On ne soulignera jamais assez l’importance du temps accordé à l’échange approfondi – surtout lorsque celui-ci s’affranchit des impératifs promotionnels, donnant ainsi la priorité aux mots plutôt qu’aux dates ou aux statistiques. Les formats longs offrent à l’invité comme à l’auditeur l’opportunité de se découvrir mutuellement, de laisser la conversation s’épanouir, et même – privilège ultime – de permettre au silence de s’installer et d’apporter sa profondeur.
La série « Les Grands Entretiens » sur France Musique, régulièrement orchestrée par Judith Chaine, propose de véritables immersions dans la carrière et l’intimité d’un artiste. Cette édition, animée par Gabrielle Oliveira Guyon qui reçoit le clarinettiste et compositeur Yom chez lui, offre un moment rare d’écoute, réparti sur cinq épisodes où l’on découvre sa voix, son rire ainsi que sa générosité. On a également le plaisir de l’entendre jouer. Il faut dire que la sérénité de son domicile, situé au bout d’un chemin rural dans le Perche, crée un climat idéal pour les confidences.
Yom, un nom qui signifie « jour » en hébreu, se remémore : « À la maison, France Musique était toujours allumée. » C’est en écoutant un enregistrement de Pierre et le loup qu’il « a eu le déclic » pour la clarinette (incarnée par le chat dans l’œuvre de Prokofiev) : « J’ai supplié mes parents de m’en offrir une. » Né en 1980 de parents psychiatre et psychanalyste, il n’a que 6 ans lorsqu’il découvre Giora Feidman, clarinettiste israélo-argentin : « J’éprouve un bonheur total en l’écoutant », confie Yom, qui aura la chance de jouer avec lui en 2009.
Klezmer, jazz et musique sacrée
À 17 ans, Pierre Wekstein propose à Yom d’intégrer le groupe de klezmer Orient Express Moving Shnorers. En 2004, il sort son premier album, The Golem on the Moon (Buda Musique), aux côtés de Denis Cuniot, figure majeure du renouveau du klezmer en France. La pochette de ce disque a été réalisée par Joann Sfar.

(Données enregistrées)
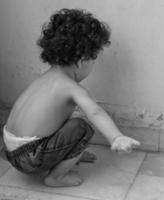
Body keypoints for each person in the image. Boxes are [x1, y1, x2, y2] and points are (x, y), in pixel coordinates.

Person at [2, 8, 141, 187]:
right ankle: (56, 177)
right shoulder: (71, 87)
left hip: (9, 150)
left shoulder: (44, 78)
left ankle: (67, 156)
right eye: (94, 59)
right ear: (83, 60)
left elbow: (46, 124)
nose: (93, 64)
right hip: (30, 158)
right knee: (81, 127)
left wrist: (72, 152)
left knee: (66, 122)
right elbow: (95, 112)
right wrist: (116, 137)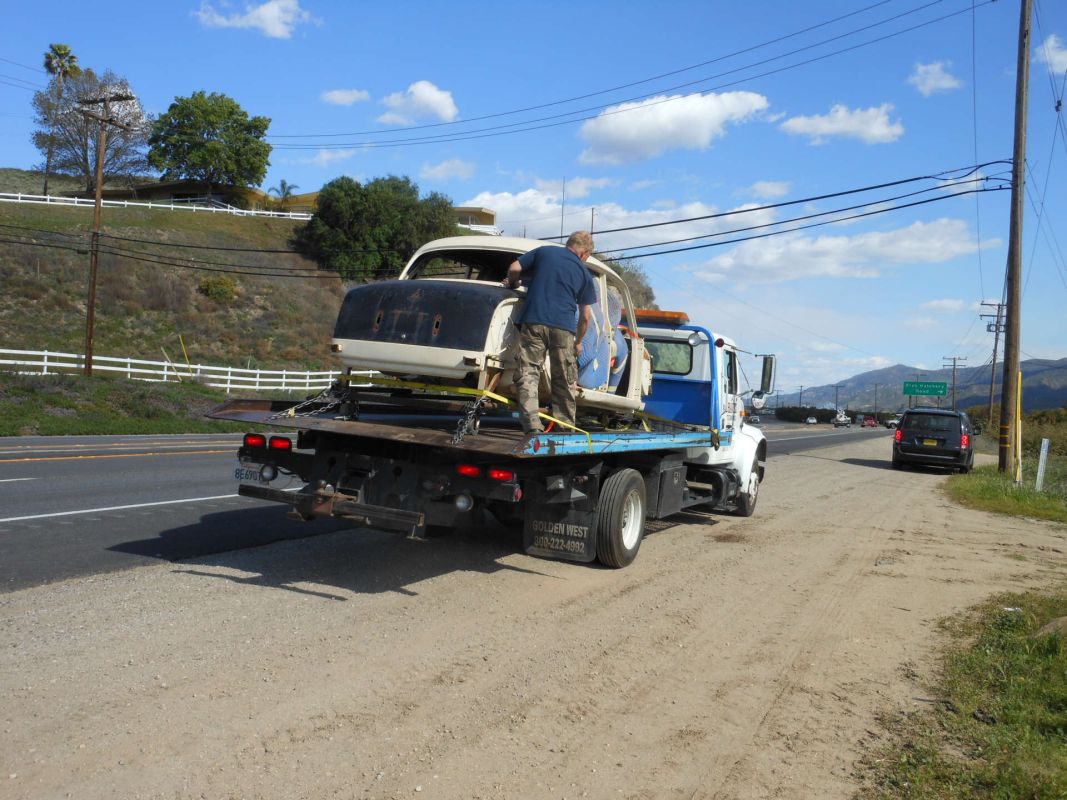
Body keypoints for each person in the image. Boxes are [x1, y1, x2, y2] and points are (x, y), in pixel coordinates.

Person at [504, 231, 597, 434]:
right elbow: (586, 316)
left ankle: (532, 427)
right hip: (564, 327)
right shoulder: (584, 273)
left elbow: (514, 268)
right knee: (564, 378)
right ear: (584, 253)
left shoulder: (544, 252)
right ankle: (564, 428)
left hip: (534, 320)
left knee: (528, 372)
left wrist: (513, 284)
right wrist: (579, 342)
...
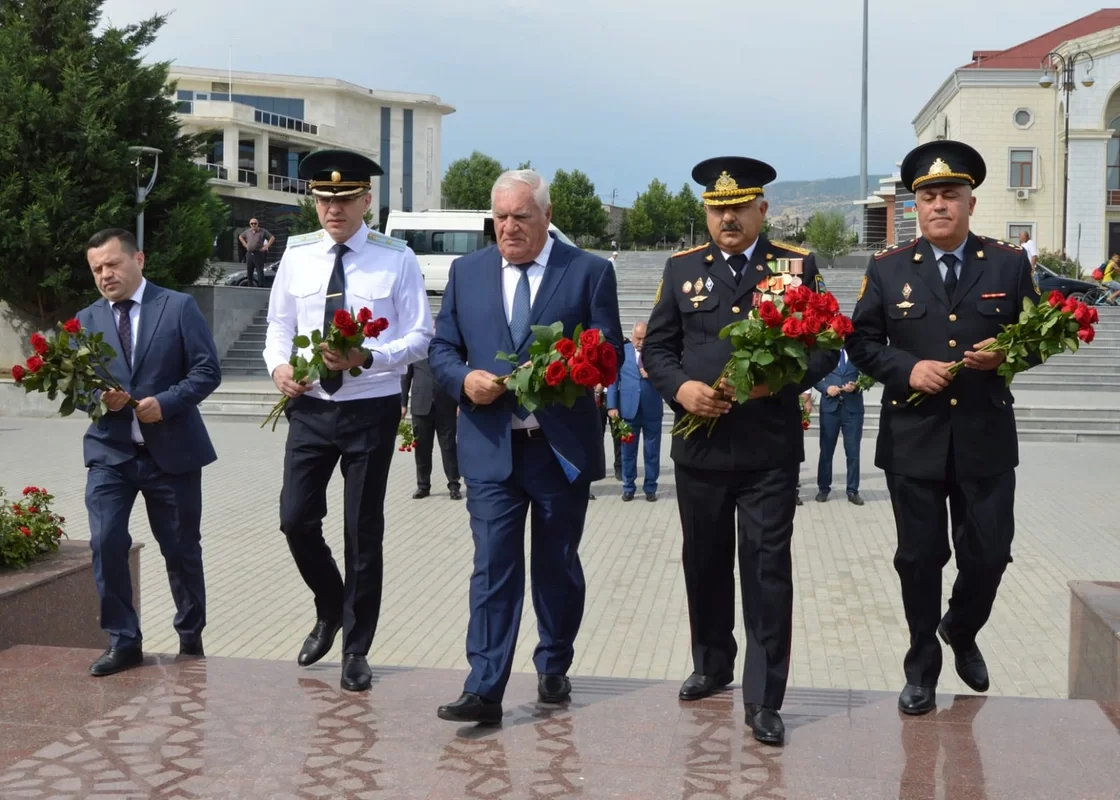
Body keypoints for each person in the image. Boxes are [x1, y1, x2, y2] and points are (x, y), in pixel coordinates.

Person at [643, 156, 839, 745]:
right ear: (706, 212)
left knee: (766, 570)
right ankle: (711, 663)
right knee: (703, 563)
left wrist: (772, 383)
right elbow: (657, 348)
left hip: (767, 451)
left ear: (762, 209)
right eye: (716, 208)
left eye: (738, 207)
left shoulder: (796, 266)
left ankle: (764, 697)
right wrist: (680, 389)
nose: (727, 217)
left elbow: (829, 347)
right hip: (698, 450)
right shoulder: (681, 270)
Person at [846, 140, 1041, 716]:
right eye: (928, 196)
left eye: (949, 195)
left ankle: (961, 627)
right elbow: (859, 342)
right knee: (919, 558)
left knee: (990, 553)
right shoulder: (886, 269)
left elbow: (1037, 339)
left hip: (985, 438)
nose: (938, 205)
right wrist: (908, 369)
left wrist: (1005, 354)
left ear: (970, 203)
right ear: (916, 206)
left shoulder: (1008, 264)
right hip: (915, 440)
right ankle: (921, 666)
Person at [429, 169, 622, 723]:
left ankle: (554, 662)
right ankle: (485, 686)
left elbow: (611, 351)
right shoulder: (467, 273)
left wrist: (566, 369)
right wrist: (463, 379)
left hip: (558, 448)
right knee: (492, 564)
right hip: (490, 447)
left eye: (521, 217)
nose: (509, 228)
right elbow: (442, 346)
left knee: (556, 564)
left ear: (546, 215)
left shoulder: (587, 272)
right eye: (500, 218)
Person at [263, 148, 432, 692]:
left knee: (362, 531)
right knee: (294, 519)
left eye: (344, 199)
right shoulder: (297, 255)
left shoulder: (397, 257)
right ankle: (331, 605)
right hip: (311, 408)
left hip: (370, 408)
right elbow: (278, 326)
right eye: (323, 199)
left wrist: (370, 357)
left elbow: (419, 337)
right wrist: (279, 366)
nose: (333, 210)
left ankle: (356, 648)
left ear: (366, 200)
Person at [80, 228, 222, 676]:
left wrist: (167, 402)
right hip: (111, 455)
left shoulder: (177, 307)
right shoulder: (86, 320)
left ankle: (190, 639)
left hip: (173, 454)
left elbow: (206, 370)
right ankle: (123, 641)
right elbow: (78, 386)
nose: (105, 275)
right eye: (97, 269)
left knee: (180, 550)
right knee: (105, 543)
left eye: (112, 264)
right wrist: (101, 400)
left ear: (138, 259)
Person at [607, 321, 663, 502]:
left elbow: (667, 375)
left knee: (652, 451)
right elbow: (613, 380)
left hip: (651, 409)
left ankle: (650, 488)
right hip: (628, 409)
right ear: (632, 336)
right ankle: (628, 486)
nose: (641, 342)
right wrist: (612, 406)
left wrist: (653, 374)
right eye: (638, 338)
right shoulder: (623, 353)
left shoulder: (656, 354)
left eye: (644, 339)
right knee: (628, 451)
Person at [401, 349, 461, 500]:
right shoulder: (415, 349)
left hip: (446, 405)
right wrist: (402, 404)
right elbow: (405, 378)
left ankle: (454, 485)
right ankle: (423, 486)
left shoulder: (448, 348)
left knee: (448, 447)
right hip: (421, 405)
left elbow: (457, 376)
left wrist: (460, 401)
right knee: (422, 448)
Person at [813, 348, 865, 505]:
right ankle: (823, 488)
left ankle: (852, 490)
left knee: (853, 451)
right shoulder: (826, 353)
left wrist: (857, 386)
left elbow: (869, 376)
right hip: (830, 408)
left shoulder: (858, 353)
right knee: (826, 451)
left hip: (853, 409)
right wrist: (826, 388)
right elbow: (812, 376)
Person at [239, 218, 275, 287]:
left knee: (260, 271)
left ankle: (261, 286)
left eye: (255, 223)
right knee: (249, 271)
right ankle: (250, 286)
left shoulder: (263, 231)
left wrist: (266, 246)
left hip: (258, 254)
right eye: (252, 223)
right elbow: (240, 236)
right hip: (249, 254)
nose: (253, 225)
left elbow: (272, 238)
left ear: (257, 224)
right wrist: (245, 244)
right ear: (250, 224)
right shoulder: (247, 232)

◆ QUESTIONS À TRAITER ◆
• 1. Indiquez si chacune des affirmations suivantes s'accorde avec le texte sur Yom, en répondant par oui ou par non et en citant les mots du texte qui tranchent. (a) Dans cette édition de la série, c'est Judith Chaine qui reçoit Yom. (b) Yom est né en 1980. (c) Yom a joué avec Giora Feidman en 2009.
• 2. Répondez brièvement aux questions suivantes d'après le texte sur Yom.
(a) Sur combien d'épisodes cette édition est-elle répartie ?
(b) Que signifie le nom Yom en hébreu ?
(c) Qui a réalisé la pochette de l'album The Golem on the Moon ?
• 3. Recopiez le passage du texte sur Yom qui commence aux mots « On ne soulignera » et s'arrête après les mots « d’apporter sa profondeur. ».
Le listing provient d'une source différente de celle du texte.

◆ RÉPONSES ◆
• 1.
(a) Non : « Cette édition, animée par Gabrielle Oliveira Guyon qui reçoit le clarinettiste et compositeur Yom chez lui »
(b) Oui : « Né en 1980 de parents psychiatre et psychanalyste »
(c) Oui : « qui aura la chance de jouer avec lui en 2009 »

• 2.
(a) Sur cinq épisodes.
(b) Il signifie « jour ».
(c) Joann Sfar.

• 3.
On ne soulignera jamais assez l’importance du temps accordé à l’échange approfondi – surtout lorsque celui-ci s’affranchit des impératifs promotionnels, donnant ainsi la priorité aux mots plutôt qu’aux dates ou aux statistiques. Les formats longs offrent à l’invité comme à l’auditeur l’opportunité de se découvrir mutuellement, de laisser la conversation s’épanouir, et même – privilège ultime – de permettre au silence de s’installer et d’apporter sa profondeur.